Benoit Muracciole, président de l'ONG Action Sécurité Éthique Républicaines, vient de déposer une action en justice contre l'État français afin de protester contre la vente d'armes françaises à Ryad dans le conflit yéménite. Pour ce dernier, il faut examiner ce désintérêt occidental sous le prisme des jeux d'alliances:
«Le fait que l'Occident soit attaché à l'Arabie saoudite et aux Émirats arabes unis, à cette coalition derrière l'Arabie saoudite, est un élément géopolitique global plus important. L'Arabie saoudite est l'un des plus gros acheteurs [d'armes, ndlr].»
Les Saoudiens ont-ils alors carte blanche des Occidentaux pour intervenir au Yémen? L'humanitaire déclare que c'est en effet «le sentiment qu'ont les Yéménites, en tout cas la population civile.»
«Ce qui se passe au Yémen, c'est une horreur. […] Il y a une tragédie yéménite depuis des décennies. Le Yémen est un enjeu entre l'Arabie saoudite et d'autres États de la région, d'abord l'Égypte, pour le moment l'Iran […] Le conflit yéménite ne peut pas être lu sans oublier d'une part le bras de fer Iran-Arabie saoudite et le bras de fer Occident-Islam.»

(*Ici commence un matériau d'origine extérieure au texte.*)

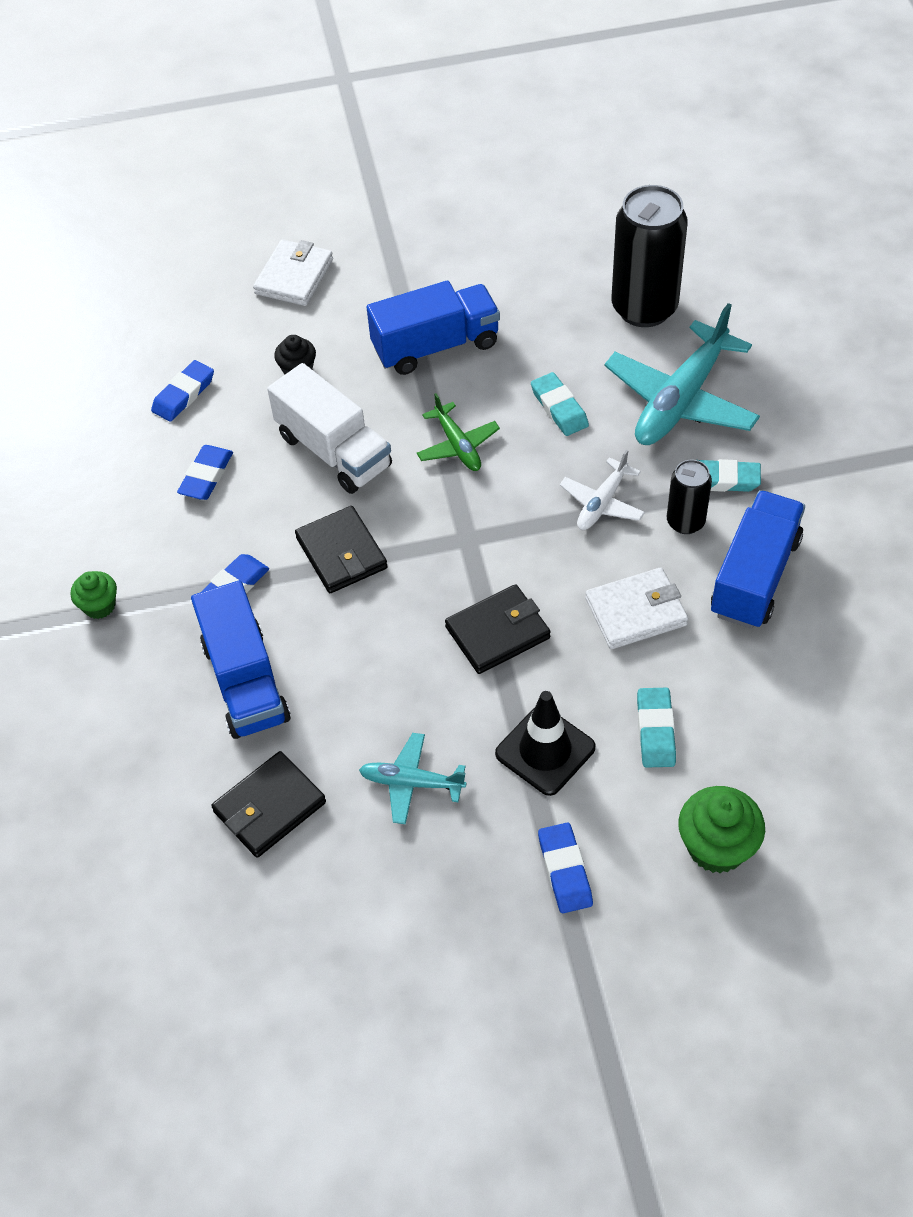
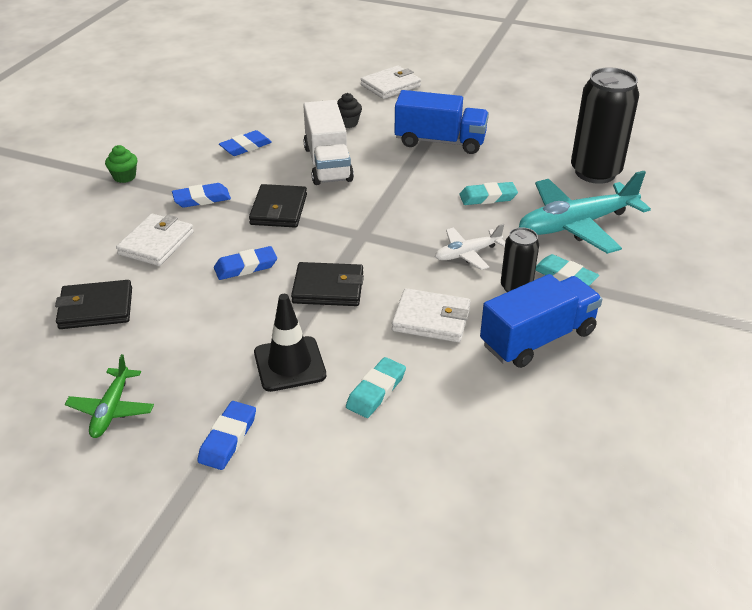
camera: 30 degrees right, 15 degrees down
blue eraser [151,360,214,422] -> blue eraser moved to [214,246,277,280]
blue truck [191,581,291,739] -> white wallet [116,214,194,266]
turquoise plane [359,733,467,824] -> none
green plane [417,393,500,471] -> green plane moved to [65,354,154,438]
turquoise eraser [531,372,589,436] -> turquoise eraser turned 75 degrees clockwise [459,182,518,205]
green cupcake [678,786,765,873] -> none

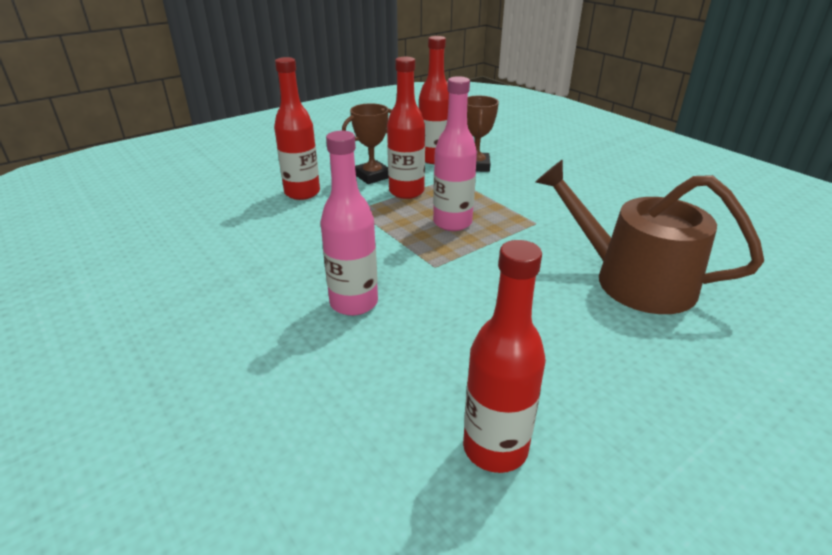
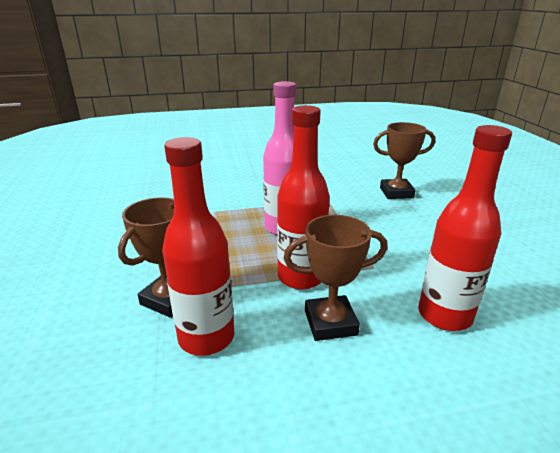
camera: 155 degrees left, 5 degrees down
pink bottle [321,131,378,316] -> brown trophy [373,122,435,199]
red bottle [463,240,546,473] -> none
brown watering can [536,159,764,314] -> none

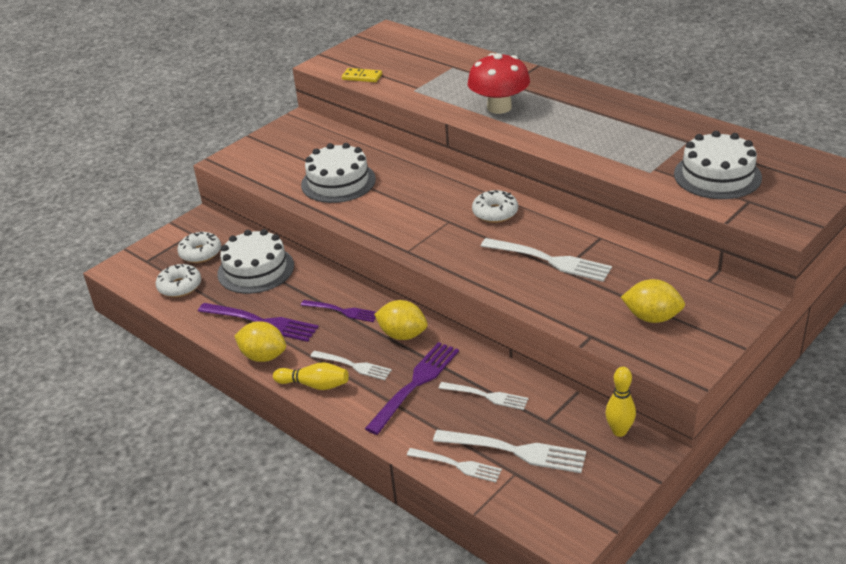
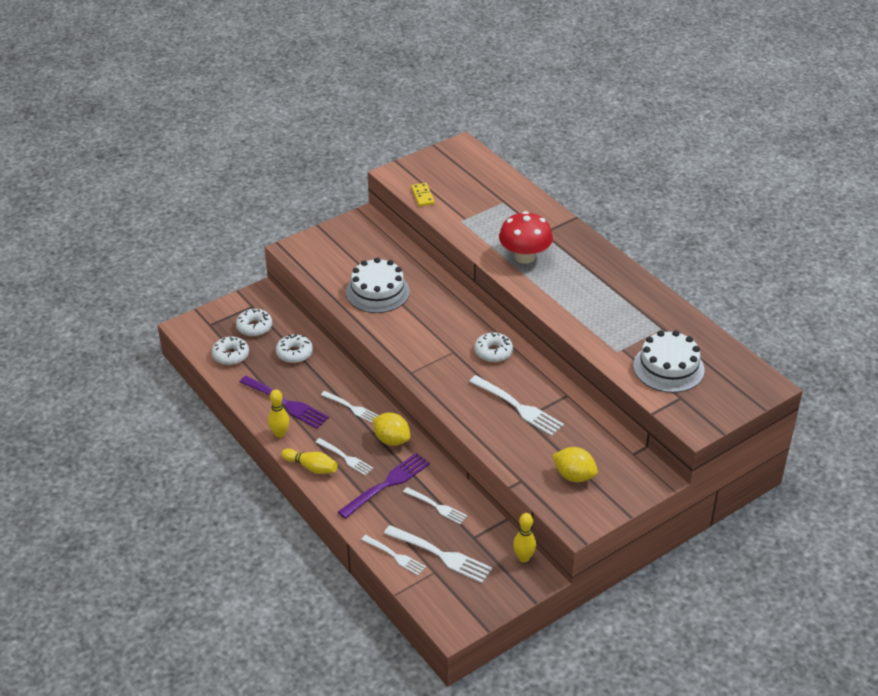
camera: 10 degrees right, 5 degrees up
white cake [217,229,294,294] -> white donut [276,334,313,363]
yellow lemon [234,321,286,362] -> yellow bowling pin [268,389,289,438]
purple fork [301,300,376,322] -> white fork [321,391,379,423]
yellow domino [342,68,382,82] -> yellow domino turned 45 degrees clockwise [411,183,435,207]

L'ancien diplomate, spécialiste des questions sur la mondialisation, explique la position française vis-à-vis de ce conflit, en évoquant le retrait récent américain de l'accord sur le nucléaire iranien:
«Comment sauver cet accord? En disant qu'on va élargir l'accord en demandant à l'Iran de prendre des mesures par exemple concernant le Yémen ou concernant sa stratégie au Moyen-Orient. C'est ça l'idée de la France.»
«On n'a pas de saisie d'armes. Et en général, les saisies d'armes, puisqu'il y a un embargo en direction des Houthis, même si elles ne représentent pas tous les flux d'armement qu'il y a entre deux pays, donnent justement une idée de ces flux. Or il y a eu très peu de saisies d'armes et je pense que l'Iran aujourd'hui n'a pas besoin de soutenir militairement les Houthis. Les Houthis se sont largement armés avec le pillage des stocks, puisqu'ils ont eu cette alliance avec l'ancien président Saleh. Les missiles envoyés sur Ryad sont des missiles qui semblent avoir été livrés il y a très longtemps, bien avant la guerre.»
L'humanitaire demande ainsi que lumière soit faite sur les crimes de guerre commis au Yémen, avec le lancement d'une enquête internationale indépendante:
«Puisque le président Macron avait parlé de complicité de la Russie vis-à-vis de crimes de guerre, de crimes contre l'humanité en Syrie, à ce moment-là, la question doit se poser pour la France, de complicité de la France avec les crimes de guerre au Yémen.»